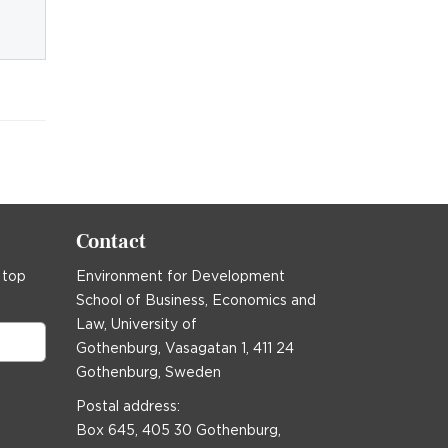
Contact
 top
Environment for Development
School of Business, Economics and
Law, University of
Gothenburg, Vasagatan 1, 411 24
Gothenburg, Sweden
Postal address:
Box 645, 405 30 Gothenburg,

****************

WHAT TO PRODUCE: Copy out the text lines of the data with every instance of "Gothenburg" changed to "Göteborg" and nothing else altered. Omit the picture from your answer.

RESULT OF THE TASK:
Contact
 top
Environment for Development
School of Business, Economics and
Law, University of
Göteborg, Vasagatan 1, 411 24
Göteborg, Sweden
Postal address:
Box 645, 405 30 Göteborg,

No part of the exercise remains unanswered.